*** Supplied data Section Begins ***
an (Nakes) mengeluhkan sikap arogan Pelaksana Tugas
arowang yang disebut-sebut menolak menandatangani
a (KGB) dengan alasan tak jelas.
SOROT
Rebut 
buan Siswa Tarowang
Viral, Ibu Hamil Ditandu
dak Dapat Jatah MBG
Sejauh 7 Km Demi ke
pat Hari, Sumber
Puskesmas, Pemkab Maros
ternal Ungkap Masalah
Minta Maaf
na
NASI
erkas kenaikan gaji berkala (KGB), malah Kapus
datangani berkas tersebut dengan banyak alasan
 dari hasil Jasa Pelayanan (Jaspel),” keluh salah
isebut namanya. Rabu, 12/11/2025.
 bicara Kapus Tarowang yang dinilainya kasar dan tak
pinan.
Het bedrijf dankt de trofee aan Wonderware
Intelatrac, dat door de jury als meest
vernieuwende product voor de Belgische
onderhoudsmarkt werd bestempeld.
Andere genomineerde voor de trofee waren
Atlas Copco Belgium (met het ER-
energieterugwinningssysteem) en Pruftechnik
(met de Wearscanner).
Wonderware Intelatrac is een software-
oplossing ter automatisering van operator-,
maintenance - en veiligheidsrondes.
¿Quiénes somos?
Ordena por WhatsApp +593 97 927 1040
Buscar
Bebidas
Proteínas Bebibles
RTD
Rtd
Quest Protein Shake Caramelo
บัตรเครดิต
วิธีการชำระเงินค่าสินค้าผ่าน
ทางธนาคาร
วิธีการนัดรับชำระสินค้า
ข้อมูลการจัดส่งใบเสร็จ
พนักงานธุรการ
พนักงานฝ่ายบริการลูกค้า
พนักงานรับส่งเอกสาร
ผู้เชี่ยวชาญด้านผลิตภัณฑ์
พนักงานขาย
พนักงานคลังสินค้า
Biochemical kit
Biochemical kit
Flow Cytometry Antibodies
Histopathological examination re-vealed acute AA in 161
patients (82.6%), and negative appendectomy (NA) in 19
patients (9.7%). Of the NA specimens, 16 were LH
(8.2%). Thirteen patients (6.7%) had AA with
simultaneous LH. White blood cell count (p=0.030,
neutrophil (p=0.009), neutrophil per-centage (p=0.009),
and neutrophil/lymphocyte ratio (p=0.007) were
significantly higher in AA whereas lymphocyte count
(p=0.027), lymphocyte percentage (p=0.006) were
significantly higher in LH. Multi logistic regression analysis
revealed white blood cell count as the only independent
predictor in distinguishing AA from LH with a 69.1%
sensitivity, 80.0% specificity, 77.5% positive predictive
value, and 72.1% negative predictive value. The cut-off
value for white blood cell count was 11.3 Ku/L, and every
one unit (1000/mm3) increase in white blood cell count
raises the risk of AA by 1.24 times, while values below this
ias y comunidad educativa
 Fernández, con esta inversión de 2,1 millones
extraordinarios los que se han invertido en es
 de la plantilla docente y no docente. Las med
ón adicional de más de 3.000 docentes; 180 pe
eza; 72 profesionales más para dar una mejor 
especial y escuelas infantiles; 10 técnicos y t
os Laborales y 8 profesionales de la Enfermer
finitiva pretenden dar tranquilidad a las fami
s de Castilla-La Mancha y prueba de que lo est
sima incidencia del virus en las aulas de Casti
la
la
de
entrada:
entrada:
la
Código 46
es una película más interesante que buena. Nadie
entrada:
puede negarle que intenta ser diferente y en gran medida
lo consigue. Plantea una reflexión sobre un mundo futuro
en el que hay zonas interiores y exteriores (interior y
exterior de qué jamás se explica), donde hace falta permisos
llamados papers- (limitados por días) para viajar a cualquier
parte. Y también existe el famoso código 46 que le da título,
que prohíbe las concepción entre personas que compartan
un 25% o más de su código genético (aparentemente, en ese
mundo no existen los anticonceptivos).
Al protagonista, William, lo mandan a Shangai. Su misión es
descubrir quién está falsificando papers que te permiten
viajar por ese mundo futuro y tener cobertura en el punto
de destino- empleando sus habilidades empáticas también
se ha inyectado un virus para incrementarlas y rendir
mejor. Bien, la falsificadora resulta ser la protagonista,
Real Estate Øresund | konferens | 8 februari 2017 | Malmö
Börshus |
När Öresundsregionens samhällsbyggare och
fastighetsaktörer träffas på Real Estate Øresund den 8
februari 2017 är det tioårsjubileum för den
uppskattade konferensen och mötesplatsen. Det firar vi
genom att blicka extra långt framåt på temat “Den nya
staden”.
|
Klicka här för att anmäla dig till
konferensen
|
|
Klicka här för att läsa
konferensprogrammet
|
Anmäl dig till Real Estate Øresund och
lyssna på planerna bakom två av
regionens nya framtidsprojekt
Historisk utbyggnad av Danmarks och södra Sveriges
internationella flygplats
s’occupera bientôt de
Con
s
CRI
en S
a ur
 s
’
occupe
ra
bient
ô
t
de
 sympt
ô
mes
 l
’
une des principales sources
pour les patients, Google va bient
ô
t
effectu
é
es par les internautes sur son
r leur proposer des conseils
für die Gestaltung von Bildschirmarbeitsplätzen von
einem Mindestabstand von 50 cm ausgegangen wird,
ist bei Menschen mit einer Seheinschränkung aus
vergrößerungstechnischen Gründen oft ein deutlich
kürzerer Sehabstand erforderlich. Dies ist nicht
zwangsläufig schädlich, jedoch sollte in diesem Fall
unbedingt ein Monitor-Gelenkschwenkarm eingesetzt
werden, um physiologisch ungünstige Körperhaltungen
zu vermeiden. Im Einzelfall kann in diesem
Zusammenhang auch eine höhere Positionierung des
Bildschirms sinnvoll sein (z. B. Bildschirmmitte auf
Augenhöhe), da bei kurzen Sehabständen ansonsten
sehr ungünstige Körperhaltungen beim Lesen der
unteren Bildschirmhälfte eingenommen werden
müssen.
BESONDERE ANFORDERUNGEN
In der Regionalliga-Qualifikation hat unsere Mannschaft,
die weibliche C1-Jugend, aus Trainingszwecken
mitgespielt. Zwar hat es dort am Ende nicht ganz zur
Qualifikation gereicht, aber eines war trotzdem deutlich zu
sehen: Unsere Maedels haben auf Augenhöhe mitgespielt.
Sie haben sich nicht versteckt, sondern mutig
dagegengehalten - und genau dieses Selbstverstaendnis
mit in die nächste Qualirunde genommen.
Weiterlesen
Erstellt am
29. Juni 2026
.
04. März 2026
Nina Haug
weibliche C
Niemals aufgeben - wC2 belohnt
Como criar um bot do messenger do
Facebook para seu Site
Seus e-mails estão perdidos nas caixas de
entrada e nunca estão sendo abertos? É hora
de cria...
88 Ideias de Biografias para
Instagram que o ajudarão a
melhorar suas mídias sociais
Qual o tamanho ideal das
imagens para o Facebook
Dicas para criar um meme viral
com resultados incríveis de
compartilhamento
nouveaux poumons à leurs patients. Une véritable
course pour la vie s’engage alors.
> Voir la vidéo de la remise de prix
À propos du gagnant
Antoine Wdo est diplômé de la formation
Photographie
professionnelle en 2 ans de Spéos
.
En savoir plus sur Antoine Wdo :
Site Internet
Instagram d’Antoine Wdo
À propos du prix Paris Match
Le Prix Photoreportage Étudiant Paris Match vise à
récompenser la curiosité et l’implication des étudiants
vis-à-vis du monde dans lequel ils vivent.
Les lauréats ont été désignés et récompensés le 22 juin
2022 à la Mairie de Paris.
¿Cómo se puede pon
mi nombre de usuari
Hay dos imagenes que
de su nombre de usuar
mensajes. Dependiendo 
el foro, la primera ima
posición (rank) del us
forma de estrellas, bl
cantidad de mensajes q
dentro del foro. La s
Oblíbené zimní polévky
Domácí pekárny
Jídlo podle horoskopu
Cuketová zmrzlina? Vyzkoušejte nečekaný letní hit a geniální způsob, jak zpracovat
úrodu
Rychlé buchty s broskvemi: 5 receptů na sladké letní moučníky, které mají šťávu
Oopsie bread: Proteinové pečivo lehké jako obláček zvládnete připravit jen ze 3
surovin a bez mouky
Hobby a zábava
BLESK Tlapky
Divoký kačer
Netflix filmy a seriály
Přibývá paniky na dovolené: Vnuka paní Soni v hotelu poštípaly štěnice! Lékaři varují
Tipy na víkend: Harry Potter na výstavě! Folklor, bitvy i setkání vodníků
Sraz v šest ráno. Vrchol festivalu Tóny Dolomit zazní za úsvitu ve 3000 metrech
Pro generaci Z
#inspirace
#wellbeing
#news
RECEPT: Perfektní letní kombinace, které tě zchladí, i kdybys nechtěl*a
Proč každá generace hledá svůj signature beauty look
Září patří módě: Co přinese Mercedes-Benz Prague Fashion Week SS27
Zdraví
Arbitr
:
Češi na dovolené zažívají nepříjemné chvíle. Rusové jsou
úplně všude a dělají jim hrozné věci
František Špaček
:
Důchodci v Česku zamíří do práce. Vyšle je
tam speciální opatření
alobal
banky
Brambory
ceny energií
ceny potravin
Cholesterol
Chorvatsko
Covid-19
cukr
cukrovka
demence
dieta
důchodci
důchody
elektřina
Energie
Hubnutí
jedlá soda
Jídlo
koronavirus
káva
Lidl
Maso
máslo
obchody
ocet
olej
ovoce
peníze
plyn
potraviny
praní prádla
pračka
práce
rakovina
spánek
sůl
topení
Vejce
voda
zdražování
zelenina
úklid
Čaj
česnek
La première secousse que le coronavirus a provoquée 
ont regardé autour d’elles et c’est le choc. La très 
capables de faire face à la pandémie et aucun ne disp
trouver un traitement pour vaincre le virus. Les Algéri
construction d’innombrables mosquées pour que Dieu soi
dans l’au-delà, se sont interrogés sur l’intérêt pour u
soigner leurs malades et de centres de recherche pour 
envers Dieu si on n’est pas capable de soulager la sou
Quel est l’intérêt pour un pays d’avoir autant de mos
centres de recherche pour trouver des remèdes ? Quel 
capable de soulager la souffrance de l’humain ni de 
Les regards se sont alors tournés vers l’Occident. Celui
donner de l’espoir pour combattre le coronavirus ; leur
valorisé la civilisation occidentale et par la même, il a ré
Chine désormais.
*** Supplied data Section Ends ***
Give again the closing portion of the entries, from the line with "donner de l’espoir" through the last line. Keep it exact and add nothing.

donner de l’espoir pour combattre le coronavirus ; leur
valorisé la civilisation occidentale et par la même, il a ré
Chine désormais.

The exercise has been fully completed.